- _任务说明 1_:
请根据这篇 Go map 实现解析回答下列问题：
(a) bucket 中的元素溢出时，新建的 bmap 通过哪个指针关联起来，形成什么结构？
(b) 哈希值的高几位用来定位在 bmap 桶内的位置？
(c) mapaccess1 发现 h.flags&hashWriting 不为 0 时，throw 抛出的信息是什么？
- _任务说明 2_: 请续写这篇 Go map 实现解析，从最后一行往下写。

当一个 bucket（bmap）中的元素溢出时，会创建新的 bmap ，用 overflow 指针关联，形成链表。

运行时的类型表示

type maptype struct {
	typ    _type
	key    *_type
	elem   *_type
	bucket *_type // internal type representing a hash bucket
	// function for hashing keys (ptr to key, seed) -> hash
	hasher     func(unsafe.Pointer, uintptr) uintptr
	keysize    uint8  // size of key slot
	elemsize   uint8  // size of elem slot
	bucketsize uint16 // size of bucket
	flags      uint32 // 
}
// flags 是在 in ../cmd/compile/internal/reflectdata/reflect.go:writeType 函数里按位或填充的。

访问

底 B 位表示 index 用来确定在 hmap.buckets 的哪个 bucktet 中，高 8 位用来定位在 bmap 桶内的位置。

在 Go 语言中，hash[key] 这类操作会在编译的类型检测期间转换成哈希的 OINDEXMAP 操作，中间代码生成阶段，OINDEXMAP 会被转换为如下代码：

v := hash[key] // => v := *mapaccess1(maptype, hash, &key)
v, ok := hash[key] // v, ok := *mapaccess2(maptype, hash, &key)

func mapaccess1(t *maptype, h *hmap, key unsafe.Pointer) unsafe.Pointer {
	if raceenabled && h != nil {
		callerpc := getcallerpc()
		pc := funcPC(mapaccess1)
		racereadpc(unsafe.Pointer(h), callerpc, pc)
		raceReadObjectPC(t.key, key, callerpc, pc)
	}
	if msanenabled && h != nil {
		msanread(key, t.key.size)
	}
	if h == nil || h.count == 0 {
		if t.hashMightPanic() {
			t.hasher(key, 0) // see issue 23734
		}
		return unsafe.Pointer(&zeroVal[0])
	}
  // Go map 不支持并发读写，如果需要可以用 sync.Map 或者参考 Java 的 coccurrentHashMap
	if h.flags&hashWriting != 0 { 
		throw("concurrent map read and map write")
	}
	hash := t.hasher(key, uintptr(h.hash0)) // 计算 key 哈希值
	m := bucketMask(h.B) // m = 1<<b - 1
  // 跟具 hash&m 判断在第几个桶并取出bmap
	b := (*bmap)(add(h.buckets, (hash&m)*uintptr(t.bucketsize))) 
  // 如果还有旧元素没有迁移，并且 key 对应的桶没有迁移则覆盖 b
	if c := h.oldbuckets; c != nil { 
		if !h.sameSizeGrow() {
			// There used to be half as many buckets; mask down one more power of two.
			m >>= 1
		}
		oldb := (*bmap)(add(c, (hash&m)*uintptr(t.bucketsize)))
		if !evacuated(oldb) {
			b = oldb
		}
	}
	top := tophash(hash)

- _所给条目_:

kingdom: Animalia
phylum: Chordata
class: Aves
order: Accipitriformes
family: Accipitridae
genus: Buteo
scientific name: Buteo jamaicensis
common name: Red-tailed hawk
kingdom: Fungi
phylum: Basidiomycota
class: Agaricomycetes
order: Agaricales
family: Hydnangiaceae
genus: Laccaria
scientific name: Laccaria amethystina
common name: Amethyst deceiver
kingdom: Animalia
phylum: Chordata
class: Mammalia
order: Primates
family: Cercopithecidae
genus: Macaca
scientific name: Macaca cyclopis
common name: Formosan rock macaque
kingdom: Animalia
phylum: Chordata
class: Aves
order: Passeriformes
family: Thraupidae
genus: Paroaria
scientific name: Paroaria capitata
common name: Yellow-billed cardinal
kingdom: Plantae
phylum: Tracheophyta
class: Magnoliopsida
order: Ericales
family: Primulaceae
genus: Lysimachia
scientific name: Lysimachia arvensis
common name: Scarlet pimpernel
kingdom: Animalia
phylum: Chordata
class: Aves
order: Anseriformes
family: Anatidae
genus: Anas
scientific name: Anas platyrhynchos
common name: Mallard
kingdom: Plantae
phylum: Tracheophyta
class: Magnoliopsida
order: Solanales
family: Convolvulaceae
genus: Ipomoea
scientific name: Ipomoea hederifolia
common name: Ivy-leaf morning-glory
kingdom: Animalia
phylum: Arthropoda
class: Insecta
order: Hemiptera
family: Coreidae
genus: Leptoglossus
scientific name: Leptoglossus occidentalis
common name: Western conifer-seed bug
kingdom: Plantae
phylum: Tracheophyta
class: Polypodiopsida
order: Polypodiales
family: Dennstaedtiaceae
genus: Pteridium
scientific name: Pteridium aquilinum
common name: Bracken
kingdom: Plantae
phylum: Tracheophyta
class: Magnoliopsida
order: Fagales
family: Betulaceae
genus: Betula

- _任务输出 1_:
(a) 通过 overflow 指针关联，形成链表。
(b) 高 8 位。
(c) "concurrent map read and map write"

- _任务输出 2_:
  // 外层循环 b 和 b.overflow，内层循环 b.tophash 判断 hash 高 8 位、key 是否匹配
bucketloop:
	for ; b != nil; b = b.overflow(t) {
		for i := uintptr(0); i < bucketCnt; i++ {
			if b.tophash[i] != top {
				if b.tophash[i] == emptyRest {
					break bucketloop
				}
				continue
			}
			k := add(unsafe.Pointer(b), dataOffset+i*uintptr(t.keysize))
			if t.indirectkey() {
				k = *((*unsafe.Pointer)(k))
			}
			if t.key.equal(key, k) {
				e := add(unsafe.Pointer(b), dataOffset+bucketCnt*uintptr(t.keysize)+i*uintptr(t.elemsize))
				if t.indirectelem() {
					e = *((*unsafe.Pointer)(e))
				}
				return e
			}
		}
	}
	return unsafe.Pointer(&zeroVal[0])
}

写入或修改

mapassign 函数只返回要赋值的内存地址，并不会

// Like mapaccess, but allocates a slot for the key if it is not present in the map.
func mapassign(t *maptype, h *hmap, key unsafe.Pointer) unsafe.Pointer {
	if h == nil {
		panic(plainError("assignment to entry in nil map"))
	}
	if raceenabled {
		callerpc := getcallerpc()
		pc := funcPC(mapassign)
		racewritepc(unsafe.Pointer(h), callerpc, pc)
		raceReadObjectPC(t.key, key, callerpc, pc)
	}
	if msanenabled {
		msanread(key, t.key.size)
	}
	if h.flags&hashWriting != 0 {
		throw("concurrent map writes")
	}
	hash := t.hasher(key, uintptr(h.hash0))


	// Set hashWriting after calling t.hasher, since t.hasher may panic,
	// in which case we have not actually done a write.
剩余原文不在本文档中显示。